The opinion of the court was delivered by: LORD
Eugene Mitman has sued officials of Bucks County and the county itself alleging that his employment by the county was terminated because of his affiliation with the Democratic party. The case was tried before me without a jury December 15 through 17, 1982. I now make the following findings of fact and conclusions of law.
Mitman claims he was discharged from public employment solely because of his membership in the Democratic party. Mitman's political activities are protected by the first amendment. The defendants' actions are clearly under color of state law. Mitman therefore has stated a cause of action under 42 U.S.C. § 1983.
The dimensions of Mitman's claim were outlined in Branti v. Finkel, 445 U.S. 507, 63 L. Ed. 2d 574, 100 S. Ct. 1287 (1980) and Elrod v. Burns, 427 U.S. 347, 49 L. Ed. 2d 547, 96 S. Ct. 2673 (1976). Both opinions showed the Court's concern with "[conditioning] public employment on partisan support." Elrod, 427 U.S. at 356. Patronage dismissals essentially force employees to choose between jobs they would otherwise continue to hold and protected political beliefs. Branti and Elrod make clear that this is impermissible under the first and fourteenth amendments.

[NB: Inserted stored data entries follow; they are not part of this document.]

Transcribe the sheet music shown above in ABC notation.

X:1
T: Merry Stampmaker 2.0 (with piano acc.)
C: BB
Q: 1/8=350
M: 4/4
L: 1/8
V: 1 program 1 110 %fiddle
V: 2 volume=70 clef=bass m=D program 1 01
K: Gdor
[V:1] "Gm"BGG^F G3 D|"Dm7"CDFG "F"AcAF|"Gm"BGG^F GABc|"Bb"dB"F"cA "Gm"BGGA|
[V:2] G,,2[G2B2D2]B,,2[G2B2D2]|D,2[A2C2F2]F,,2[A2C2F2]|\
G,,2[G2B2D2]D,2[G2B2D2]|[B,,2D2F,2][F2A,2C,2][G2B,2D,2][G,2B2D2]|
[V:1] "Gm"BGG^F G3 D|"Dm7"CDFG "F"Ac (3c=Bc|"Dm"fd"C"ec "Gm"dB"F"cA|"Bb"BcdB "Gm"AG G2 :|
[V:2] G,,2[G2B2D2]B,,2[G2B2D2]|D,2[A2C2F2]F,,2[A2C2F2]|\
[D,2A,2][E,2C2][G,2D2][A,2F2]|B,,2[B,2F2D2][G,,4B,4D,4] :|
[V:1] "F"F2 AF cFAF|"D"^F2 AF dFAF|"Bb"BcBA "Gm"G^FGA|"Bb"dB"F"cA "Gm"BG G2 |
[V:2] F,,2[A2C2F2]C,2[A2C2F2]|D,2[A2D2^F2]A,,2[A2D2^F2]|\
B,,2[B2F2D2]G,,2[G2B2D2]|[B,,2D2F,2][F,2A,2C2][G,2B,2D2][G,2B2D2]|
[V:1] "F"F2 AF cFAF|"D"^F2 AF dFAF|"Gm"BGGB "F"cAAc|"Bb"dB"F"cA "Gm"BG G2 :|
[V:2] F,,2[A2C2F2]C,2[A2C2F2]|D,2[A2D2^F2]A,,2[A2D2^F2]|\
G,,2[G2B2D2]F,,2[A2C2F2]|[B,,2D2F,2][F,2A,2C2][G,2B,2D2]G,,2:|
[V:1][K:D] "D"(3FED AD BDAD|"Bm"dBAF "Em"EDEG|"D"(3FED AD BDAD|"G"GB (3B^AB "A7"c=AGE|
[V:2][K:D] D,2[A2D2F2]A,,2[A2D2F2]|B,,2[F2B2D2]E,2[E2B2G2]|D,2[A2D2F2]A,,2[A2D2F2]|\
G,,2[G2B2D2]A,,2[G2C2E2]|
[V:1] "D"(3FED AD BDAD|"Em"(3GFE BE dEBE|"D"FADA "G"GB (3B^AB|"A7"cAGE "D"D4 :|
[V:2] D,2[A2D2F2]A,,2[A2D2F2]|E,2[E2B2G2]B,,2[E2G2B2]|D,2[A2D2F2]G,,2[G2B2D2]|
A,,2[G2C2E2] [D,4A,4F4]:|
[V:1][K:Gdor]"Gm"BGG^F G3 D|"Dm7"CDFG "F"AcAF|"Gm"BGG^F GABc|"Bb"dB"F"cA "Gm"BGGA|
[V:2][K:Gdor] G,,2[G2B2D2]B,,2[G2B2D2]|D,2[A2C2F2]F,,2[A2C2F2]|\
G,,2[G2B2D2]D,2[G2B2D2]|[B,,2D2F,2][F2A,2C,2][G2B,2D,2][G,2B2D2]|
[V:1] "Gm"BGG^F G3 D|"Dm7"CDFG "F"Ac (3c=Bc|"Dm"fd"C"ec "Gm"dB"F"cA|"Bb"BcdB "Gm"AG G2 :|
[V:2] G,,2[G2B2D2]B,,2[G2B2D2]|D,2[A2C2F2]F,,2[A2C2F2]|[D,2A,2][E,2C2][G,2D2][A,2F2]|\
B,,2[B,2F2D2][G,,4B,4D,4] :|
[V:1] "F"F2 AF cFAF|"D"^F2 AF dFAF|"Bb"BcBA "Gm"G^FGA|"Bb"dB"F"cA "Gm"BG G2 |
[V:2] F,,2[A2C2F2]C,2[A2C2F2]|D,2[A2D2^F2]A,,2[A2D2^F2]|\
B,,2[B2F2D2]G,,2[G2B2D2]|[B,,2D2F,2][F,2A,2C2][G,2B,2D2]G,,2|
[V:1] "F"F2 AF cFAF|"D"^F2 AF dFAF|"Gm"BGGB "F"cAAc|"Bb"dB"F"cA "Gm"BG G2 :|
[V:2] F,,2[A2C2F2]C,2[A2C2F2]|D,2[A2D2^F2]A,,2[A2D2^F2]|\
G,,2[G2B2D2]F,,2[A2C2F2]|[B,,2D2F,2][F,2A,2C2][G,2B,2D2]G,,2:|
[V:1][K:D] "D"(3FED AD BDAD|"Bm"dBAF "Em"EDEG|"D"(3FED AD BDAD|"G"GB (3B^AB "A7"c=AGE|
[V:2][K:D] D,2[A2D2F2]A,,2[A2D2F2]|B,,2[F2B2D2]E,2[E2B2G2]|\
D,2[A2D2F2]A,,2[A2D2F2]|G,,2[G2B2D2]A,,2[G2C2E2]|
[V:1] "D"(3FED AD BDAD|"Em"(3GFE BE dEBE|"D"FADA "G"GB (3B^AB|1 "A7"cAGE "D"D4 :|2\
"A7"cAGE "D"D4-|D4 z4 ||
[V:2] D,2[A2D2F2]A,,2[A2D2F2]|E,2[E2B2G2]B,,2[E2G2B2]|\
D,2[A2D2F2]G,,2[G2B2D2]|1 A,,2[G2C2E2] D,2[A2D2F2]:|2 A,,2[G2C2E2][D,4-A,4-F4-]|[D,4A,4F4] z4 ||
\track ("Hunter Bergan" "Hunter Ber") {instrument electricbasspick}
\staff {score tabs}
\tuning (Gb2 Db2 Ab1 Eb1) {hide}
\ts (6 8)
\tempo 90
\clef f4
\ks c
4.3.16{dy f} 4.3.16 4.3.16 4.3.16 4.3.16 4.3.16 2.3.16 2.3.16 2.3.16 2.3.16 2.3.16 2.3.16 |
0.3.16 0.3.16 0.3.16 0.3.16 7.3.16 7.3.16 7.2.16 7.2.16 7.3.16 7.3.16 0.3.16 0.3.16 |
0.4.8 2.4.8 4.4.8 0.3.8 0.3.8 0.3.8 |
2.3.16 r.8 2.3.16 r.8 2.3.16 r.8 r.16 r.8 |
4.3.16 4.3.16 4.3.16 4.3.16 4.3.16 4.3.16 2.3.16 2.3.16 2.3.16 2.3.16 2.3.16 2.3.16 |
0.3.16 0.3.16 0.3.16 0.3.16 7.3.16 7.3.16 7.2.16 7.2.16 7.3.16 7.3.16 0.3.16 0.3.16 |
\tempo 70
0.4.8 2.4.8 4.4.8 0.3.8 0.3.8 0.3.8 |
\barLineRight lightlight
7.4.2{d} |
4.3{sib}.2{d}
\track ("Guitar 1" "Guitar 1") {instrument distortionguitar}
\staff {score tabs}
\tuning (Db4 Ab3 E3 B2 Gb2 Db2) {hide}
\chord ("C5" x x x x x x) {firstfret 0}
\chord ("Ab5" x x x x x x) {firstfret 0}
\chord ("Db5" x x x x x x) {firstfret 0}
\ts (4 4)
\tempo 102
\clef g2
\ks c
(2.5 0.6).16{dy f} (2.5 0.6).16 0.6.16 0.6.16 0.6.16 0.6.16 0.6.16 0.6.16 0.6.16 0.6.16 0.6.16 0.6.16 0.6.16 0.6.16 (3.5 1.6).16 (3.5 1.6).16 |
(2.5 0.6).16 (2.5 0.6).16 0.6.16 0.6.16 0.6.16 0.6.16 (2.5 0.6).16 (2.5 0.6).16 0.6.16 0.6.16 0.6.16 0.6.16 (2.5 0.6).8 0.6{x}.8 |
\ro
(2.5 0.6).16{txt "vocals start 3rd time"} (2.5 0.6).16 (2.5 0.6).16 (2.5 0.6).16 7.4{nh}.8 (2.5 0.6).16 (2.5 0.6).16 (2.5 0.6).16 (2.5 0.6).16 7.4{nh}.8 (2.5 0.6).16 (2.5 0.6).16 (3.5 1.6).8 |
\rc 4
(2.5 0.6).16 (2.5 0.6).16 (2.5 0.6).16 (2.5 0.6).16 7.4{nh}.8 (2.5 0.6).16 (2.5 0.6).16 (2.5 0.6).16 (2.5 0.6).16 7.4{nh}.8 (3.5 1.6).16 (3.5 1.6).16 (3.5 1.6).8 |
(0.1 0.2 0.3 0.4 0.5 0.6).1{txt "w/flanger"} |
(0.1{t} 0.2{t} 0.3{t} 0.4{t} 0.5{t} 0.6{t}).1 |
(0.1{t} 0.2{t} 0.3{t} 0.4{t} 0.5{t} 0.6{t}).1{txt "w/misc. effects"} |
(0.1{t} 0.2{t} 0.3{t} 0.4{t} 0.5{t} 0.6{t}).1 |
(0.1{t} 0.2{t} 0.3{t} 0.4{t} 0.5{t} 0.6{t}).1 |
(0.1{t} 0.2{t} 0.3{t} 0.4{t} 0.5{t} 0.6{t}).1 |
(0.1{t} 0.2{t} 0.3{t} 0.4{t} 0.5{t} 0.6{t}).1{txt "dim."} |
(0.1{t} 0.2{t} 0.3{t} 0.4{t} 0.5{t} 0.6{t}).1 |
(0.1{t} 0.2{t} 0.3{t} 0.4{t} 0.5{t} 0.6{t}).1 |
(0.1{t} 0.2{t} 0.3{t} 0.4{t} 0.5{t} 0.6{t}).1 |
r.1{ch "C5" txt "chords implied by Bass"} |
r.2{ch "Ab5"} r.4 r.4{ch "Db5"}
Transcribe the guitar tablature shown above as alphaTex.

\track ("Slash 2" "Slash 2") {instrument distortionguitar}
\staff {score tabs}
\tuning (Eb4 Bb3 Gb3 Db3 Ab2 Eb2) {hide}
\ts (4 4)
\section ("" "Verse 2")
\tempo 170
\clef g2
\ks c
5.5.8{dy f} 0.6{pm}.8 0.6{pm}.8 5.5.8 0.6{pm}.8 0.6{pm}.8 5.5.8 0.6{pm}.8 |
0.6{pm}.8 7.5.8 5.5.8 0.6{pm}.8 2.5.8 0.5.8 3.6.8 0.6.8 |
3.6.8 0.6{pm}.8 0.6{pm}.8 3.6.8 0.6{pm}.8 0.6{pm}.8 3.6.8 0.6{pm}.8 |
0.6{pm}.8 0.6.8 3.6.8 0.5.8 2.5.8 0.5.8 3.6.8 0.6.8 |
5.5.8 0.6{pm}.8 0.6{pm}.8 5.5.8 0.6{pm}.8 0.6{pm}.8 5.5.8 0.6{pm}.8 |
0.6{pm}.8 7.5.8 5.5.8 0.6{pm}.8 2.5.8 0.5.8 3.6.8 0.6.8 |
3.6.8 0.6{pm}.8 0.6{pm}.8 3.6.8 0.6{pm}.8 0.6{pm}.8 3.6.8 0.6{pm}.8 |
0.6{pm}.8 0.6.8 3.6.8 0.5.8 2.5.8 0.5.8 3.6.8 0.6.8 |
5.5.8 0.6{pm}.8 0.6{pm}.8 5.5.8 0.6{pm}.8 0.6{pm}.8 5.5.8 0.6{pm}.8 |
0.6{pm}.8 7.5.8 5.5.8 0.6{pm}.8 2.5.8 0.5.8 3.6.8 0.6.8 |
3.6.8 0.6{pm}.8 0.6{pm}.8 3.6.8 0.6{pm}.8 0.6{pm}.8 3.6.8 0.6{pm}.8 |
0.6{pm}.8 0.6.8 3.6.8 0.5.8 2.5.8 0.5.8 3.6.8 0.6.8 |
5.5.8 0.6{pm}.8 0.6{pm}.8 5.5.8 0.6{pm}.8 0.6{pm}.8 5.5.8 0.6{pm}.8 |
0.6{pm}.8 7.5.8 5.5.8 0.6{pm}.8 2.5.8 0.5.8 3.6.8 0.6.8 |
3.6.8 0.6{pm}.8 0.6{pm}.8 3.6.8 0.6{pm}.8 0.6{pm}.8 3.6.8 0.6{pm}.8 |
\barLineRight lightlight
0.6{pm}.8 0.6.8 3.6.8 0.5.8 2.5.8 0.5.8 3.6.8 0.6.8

The more difficult question is the quantum of proof required of plaintiff. Must the political affiliation or nonaffiliation be the sole cause of the dismissal, or is it sufficient that the political posture be a substantial or motivating factor, although not the sole reason? It is true that in Branti the Court said, "to prevail in this type of an action, it was sufficient, as Elrod holds, for respondents to prove that they were discharged 'solely for the reason that they were not affiliated with or sponsored by the Democratic Party.'" Branti 445 U.S. at 517, quoting Elrod, 427 U.S. at 350.
However, in Mount Healthy School District v. Doyle, 429 U.S. 274, 50 L. Ed. 2d 471, 97 S. Ct. 568 (1977), Doyle sued the school district, claiming that the failure to renew his contract was based upon the exercise of his first amendment rights. The Court found the district court's original analysis inadequate and remanded for a determination of the motivation for the firing with the following guidelines: "Initially . . . the burden was properly placed upon respondent to show that his conduct was constitutionally protected, and that this conduct was a 'substantial factor' -- or, to put it in other words, that it was a 'motivating factor' in the Board's decision not to rehire him." Mount Healthy, 429 U.S. at 287 (footnote omitted).
Mount Healthy can only be read as not demanding that the political association (or non-association) be the sole factor. I do not believe that Branti and Elrod dictate a contrary result.
In the first place, the question of "sole cause" versus "substantial or motivating factor" was not before the Court in those cases. Mr. Justice Brennan defined the issue in Elrod : "This case presents the question whether the public employees who allege that they were discharged or threatened with discharge solely because of their partisan political affiliation or nonaffiliation state a claim for deprivation of constitutional rights secured by the First and Fourteenth Amendments." Elrod, 427 U.S. at 349.
Both Elrod and Branti focused on the definition of policy-making positions and not on the quantum of proof.
Of probably more importance is the nature of the freedom involved. If there are degrees of importance among the rights guaranteed by the first ten amendments -- and I believe there are -- freedom of speech and thought stands pre-eminent as the guarantor of a free democratic society. For example, as our society has evolved and the character of the country has changed, the third amendment prohibiting the quartering of soldiers in private homes has faded into relative inconsequentiality. The first amendment, on the other hand, has grown in its broad protections to the point where an actual interference with freedom of expression is not required to invoke its protections. A mere "chilling effect" is sufficient. Dombrowski v. Pfister, 380 U.S. 479, 14 L. Ed. 2d 22, 85 S. Ct. 1116 (1965).
A rule that would require proof that political considerations be the sole reason for discharge would significantly narrow the ambit of first amendment guarantees. This is so because of man's inevitable imperfections. I venture to say that there is no human who has not made one mistake or more in the performance of his job. Based upon this quality of human nature, any boss in a political position would never be at a loss to find some error which could be made the basis of a charge of incompetence, a charge which could be asserted as at least a contributing reason for the discharge. Such a resolution would not adequately protect the employee's constitutional rights. "The constitutional principle at stake is sufficiently vindicated if such an employee is placed in no worse a position than if he had not engaged in the conduct. A borderline or marginal candidate should not have the employment question resolved against him because of the constitutionally protected conduct." Mount Healthy City Board of Education v. Doyle, 429 U.S. at 285-86.
An employee who shows that he or she would not have been fired but for the protected conduct must prevail if the right to engage in that conduct is to be meaningful. I therefore conclude that the only rule consonant with first amendment aims is that stated in Mount Healthy.